Task details:
Please output the stretch of the server setup notes from "# TCP optimizations" through "Reload settings.", copied word for word.

═══ Exercise text

Configure Unattended-Upgrades

sudo apt install unattended-upgrades apt-listchanges
sudo nano /etc/apt/apt.conf.d/50unattended-upgrades

Set hostname

hostnamectl set-hostname <server-name>

Set Time

timedatectl list-timezones
sudo timedatectl set-timezone America/Los_Angeles
timedatectl set-ntp true

Create Swap

sudo fallocate -l 2G /swapfile
sudo chmod 600 /swapfile
sudo mkswap /swapfile
sudo swapon /swapfile
echo '/swapfile none swap sw 0 0' | sudo tee -a /etc/fstab
echo 'vm.swappiness=10' | sudo tee -a /etc/sysctl.conf

Allow more connections

sudo nano /etc/security/limits.conf

Add:

* soft nofile 65536
* hard nofile 65536

Optimize TCP Settings for Slow Boys

sudo nano /etc/sysctl.conf

Add these lines at the end:

# TCP optimizations for slow boys
net.core.rmem_max = 16777216
net.core.wmem_max = 16777216
net.ipv4.tcp_rmem = 4096 87380 16777216
net.ipv4.tcp_wmem = 4096 65536 16777216
net.ipv4.tcp_window_scaling = 1
net.ipv4.tcp_timestamps = 1
net.ipv4.tcp_slow_start_after_idle = 0
net.core.netdev_max_backlog = 2500
net.ipv4.tcp_congestion_control = bbr

Reload settings.

══════
═══ Source material

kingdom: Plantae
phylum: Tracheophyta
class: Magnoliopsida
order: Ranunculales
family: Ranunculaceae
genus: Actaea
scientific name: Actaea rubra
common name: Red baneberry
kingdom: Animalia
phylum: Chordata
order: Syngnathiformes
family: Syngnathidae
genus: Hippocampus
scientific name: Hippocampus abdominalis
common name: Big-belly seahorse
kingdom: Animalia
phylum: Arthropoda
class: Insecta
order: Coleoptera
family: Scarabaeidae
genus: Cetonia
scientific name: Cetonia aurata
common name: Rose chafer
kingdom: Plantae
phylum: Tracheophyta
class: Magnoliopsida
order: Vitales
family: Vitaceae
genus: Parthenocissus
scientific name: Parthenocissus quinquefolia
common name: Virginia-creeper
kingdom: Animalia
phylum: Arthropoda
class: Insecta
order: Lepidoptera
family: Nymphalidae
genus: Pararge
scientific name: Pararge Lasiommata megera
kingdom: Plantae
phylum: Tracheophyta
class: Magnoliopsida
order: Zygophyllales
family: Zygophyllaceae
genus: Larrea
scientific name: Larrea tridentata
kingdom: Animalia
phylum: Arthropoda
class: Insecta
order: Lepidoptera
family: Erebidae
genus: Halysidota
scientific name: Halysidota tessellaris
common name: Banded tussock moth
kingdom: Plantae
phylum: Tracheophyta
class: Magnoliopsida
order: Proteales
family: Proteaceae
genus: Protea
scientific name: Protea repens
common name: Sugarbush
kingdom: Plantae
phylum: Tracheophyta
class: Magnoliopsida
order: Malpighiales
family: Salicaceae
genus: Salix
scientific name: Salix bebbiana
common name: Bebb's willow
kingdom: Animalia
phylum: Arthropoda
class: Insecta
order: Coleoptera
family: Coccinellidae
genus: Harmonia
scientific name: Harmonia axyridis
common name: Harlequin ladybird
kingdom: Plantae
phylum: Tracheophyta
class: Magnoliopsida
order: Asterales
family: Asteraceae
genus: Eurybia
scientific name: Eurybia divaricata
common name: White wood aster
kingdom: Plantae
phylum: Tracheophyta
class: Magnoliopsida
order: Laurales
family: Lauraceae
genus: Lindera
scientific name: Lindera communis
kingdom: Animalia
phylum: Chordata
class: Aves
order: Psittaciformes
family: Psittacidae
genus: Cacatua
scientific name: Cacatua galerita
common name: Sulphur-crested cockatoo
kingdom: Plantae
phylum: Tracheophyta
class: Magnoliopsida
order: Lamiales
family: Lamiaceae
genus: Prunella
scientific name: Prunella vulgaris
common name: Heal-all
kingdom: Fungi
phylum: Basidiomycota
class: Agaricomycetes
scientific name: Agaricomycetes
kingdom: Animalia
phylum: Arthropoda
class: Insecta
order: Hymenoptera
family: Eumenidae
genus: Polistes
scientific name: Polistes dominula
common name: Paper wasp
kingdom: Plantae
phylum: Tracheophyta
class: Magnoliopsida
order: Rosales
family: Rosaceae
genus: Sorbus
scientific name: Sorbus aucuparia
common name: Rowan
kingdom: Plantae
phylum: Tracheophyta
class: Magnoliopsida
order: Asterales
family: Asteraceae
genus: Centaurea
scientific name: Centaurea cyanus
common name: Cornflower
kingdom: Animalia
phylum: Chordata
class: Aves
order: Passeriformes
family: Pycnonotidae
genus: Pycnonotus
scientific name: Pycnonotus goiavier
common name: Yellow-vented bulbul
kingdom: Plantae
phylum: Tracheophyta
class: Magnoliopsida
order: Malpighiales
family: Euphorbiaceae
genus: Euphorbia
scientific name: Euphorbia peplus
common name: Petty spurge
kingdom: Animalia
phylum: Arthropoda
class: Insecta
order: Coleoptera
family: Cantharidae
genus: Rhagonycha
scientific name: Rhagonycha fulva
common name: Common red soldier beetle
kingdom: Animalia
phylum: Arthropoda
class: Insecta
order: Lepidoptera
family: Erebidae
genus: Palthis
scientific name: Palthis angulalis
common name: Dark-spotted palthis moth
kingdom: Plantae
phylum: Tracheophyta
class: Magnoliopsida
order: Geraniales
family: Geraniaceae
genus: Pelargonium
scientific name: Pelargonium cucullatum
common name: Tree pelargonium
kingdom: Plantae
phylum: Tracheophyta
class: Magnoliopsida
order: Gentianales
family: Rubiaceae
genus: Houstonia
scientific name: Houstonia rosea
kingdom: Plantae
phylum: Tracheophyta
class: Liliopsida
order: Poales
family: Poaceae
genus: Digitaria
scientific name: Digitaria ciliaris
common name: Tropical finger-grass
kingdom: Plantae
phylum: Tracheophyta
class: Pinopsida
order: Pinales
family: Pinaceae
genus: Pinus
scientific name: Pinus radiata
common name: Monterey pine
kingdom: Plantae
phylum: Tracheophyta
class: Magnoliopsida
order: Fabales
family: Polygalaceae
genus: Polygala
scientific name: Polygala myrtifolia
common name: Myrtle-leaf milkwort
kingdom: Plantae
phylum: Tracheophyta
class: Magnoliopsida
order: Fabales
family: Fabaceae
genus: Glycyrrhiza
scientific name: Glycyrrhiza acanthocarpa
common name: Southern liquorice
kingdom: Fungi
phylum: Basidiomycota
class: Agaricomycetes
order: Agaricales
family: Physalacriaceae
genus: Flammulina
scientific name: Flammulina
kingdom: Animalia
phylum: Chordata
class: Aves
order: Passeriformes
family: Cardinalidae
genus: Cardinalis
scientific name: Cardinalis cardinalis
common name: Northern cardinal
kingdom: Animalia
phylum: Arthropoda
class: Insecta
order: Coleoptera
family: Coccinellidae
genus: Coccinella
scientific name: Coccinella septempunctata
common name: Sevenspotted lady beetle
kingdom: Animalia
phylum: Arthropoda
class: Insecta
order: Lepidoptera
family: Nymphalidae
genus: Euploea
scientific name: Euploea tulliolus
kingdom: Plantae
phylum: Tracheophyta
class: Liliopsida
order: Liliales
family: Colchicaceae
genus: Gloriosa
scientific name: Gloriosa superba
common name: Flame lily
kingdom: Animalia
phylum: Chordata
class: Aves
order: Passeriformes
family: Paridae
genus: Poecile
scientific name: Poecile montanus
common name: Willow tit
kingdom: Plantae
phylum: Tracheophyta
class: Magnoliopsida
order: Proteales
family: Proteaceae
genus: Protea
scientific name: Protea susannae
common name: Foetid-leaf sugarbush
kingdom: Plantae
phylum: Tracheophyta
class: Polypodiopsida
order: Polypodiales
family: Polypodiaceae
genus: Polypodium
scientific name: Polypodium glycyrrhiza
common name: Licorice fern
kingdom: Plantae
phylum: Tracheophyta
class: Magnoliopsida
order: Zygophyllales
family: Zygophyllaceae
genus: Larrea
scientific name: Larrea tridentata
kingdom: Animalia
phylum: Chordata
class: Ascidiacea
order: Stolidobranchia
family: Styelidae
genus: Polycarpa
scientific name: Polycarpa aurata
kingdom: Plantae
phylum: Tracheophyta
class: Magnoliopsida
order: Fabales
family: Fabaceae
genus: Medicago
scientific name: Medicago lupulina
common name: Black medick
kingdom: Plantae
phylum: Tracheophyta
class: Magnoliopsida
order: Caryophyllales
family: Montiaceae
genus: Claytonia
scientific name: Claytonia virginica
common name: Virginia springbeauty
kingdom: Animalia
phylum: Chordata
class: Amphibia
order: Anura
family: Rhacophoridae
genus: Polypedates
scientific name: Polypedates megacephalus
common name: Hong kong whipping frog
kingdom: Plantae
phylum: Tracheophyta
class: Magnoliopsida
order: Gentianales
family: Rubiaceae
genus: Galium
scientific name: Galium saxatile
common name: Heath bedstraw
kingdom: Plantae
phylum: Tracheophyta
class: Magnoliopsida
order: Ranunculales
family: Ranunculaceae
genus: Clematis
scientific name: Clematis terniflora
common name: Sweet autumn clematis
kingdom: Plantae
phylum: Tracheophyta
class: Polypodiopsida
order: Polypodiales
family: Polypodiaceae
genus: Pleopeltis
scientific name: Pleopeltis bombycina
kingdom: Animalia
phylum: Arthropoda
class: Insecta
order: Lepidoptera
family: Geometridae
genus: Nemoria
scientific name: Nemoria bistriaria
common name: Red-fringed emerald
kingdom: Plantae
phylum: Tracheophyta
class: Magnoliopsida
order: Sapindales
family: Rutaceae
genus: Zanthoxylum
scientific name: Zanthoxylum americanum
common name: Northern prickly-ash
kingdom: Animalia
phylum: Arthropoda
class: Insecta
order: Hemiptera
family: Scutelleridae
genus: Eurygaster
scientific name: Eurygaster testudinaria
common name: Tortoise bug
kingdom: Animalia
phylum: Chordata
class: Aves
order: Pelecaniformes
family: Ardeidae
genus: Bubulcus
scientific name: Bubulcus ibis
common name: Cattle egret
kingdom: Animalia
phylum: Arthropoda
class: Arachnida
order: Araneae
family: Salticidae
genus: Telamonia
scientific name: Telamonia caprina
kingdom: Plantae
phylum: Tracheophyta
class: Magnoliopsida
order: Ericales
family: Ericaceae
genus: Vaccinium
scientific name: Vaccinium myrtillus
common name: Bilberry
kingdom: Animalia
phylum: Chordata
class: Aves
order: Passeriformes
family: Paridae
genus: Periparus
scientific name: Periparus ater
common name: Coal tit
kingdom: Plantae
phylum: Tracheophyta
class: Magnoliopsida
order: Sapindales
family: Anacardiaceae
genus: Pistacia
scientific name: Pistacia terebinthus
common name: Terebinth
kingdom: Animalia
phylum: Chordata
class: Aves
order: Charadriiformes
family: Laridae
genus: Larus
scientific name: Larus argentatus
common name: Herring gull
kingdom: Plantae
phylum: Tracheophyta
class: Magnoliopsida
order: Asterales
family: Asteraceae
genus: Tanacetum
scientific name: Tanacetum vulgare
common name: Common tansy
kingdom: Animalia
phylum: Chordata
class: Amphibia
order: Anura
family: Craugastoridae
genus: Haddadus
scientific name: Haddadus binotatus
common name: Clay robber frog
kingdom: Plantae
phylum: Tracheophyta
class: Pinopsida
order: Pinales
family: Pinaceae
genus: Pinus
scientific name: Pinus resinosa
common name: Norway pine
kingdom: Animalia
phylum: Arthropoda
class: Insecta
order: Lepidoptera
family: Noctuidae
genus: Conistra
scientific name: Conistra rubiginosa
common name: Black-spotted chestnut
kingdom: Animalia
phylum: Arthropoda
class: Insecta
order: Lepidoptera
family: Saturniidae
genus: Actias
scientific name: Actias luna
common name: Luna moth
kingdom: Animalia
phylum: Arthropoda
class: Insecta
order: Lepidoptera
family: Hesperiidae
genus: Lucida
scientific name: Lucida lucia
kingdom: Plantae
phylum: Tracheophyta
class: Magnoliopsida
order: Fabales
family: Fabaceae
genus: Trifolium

══════

Result of the task:
# TCP optimizations for slow boys
net.core.rmem_max = 16777216
net.core.wmem_max = 16777216
net.ipv4.tcp_rmem = 4096 87380 16777216
net.ipv4.tcp_wmem = 4096 65536 16777216
net.ipv4.tcp_window_scaling = 1
net.ipv4.tcp_timestamps = 1
net.ipv4.tcp_slow_start_after_idle = 0
net.core.netdev_max_backlog = 2500
net.ipv4.tcp_congestion_control = bbr

Reload settings.